▶ **Data section**
════

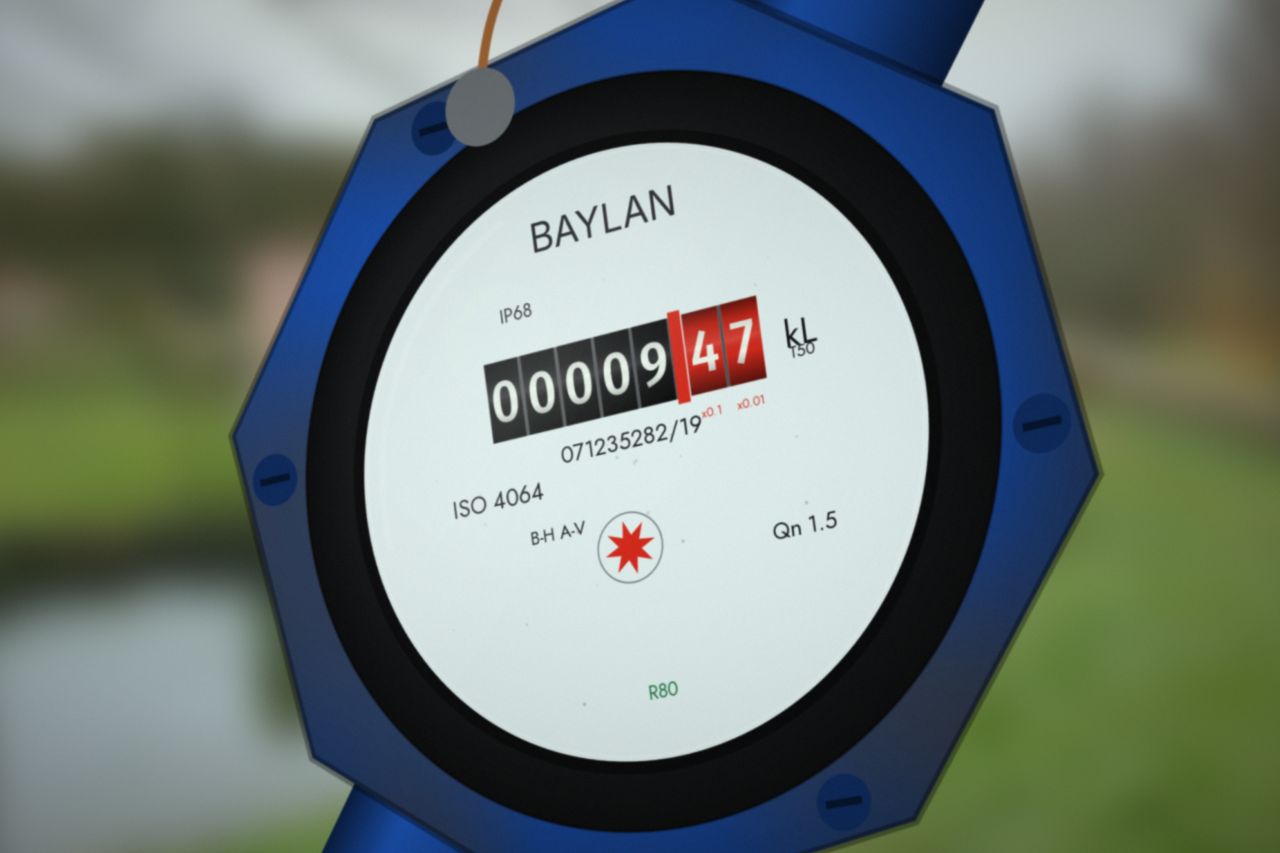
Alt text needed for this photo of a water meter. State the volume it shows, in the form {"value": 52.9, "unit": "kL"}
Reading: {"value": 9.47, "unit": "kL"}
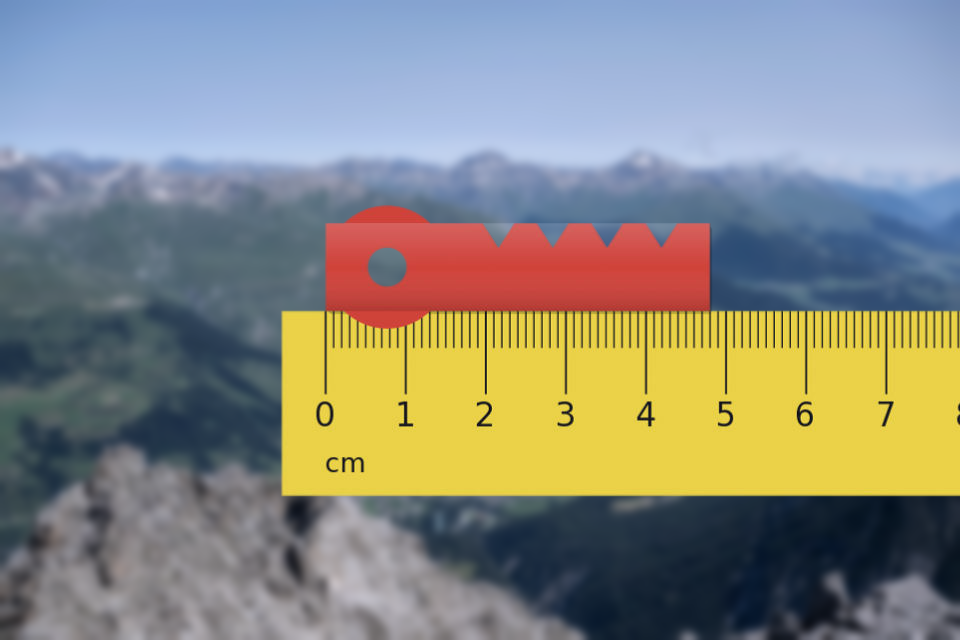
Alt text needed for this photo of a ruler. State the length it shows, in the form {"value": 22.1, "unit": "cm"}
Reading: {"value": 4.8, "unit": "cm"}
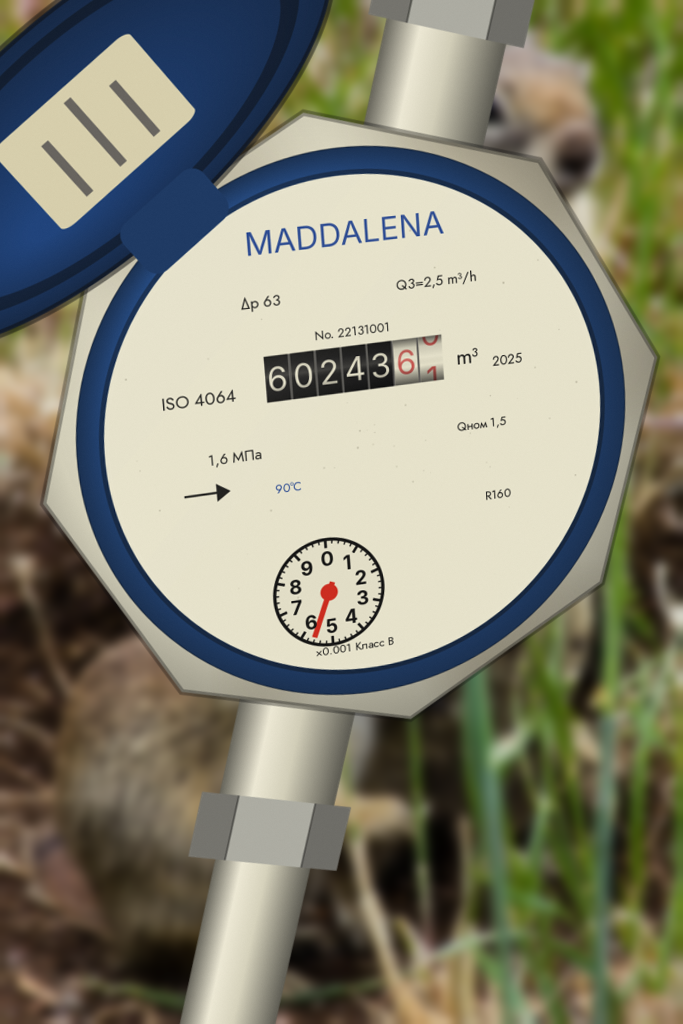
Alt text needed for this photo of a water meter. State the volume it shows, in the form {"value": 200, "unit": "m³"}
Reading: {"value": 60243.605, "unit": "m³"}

════

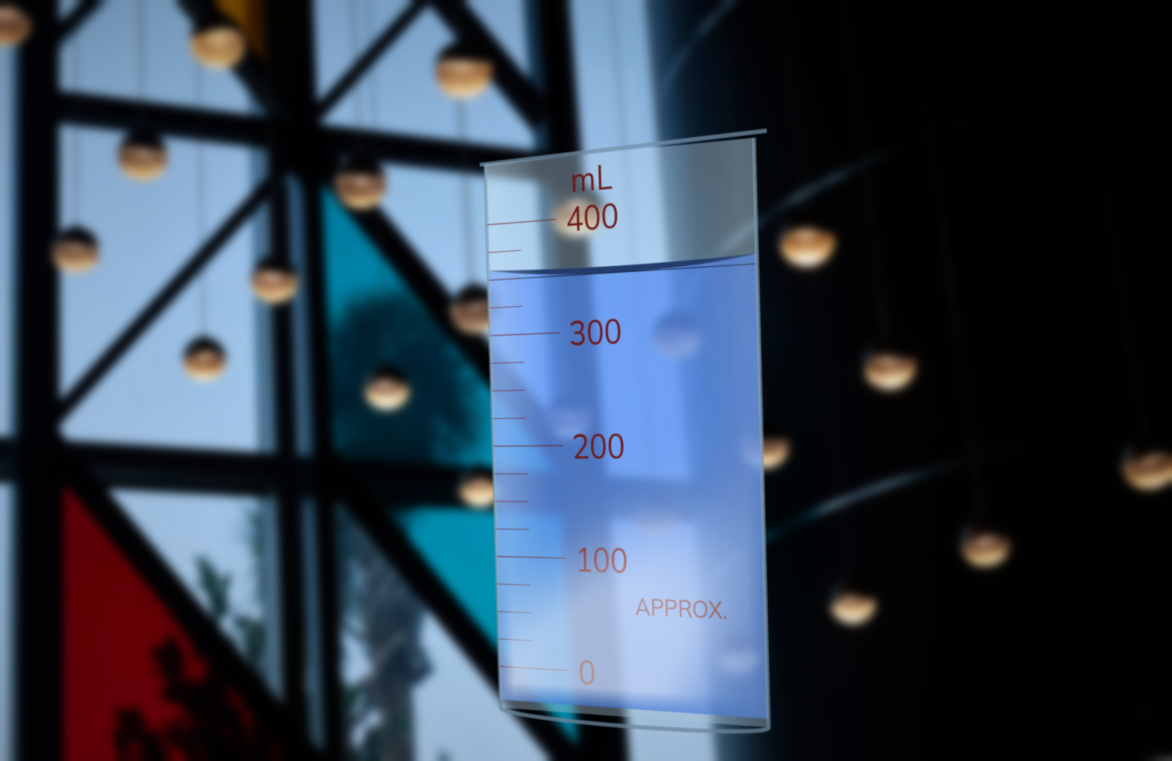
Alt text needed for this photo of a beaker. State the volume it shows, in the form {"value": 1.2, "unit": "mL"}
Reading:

════

▶ **Instructions for the task**
Copy out every line in the items above that contains the word "photo". Case matters.

▶ **The completed task**
Alt text needed for this photo of a water meter. State the volume it shows, in the form {"value": 52.9, "unit": "kL"}
Alt text needed for this photo of a ruler. State the length it shows, in the form {"value": 22.1, "unit": "cm"}
Alt text needed for this photo of a water meter. State the volume it shows, in the form {"value": 200, "unit": "m³"}
Alt text needed for this photo of a beaker. State the volume it shows, in the form {"value": 1.2, "unit": "mL"}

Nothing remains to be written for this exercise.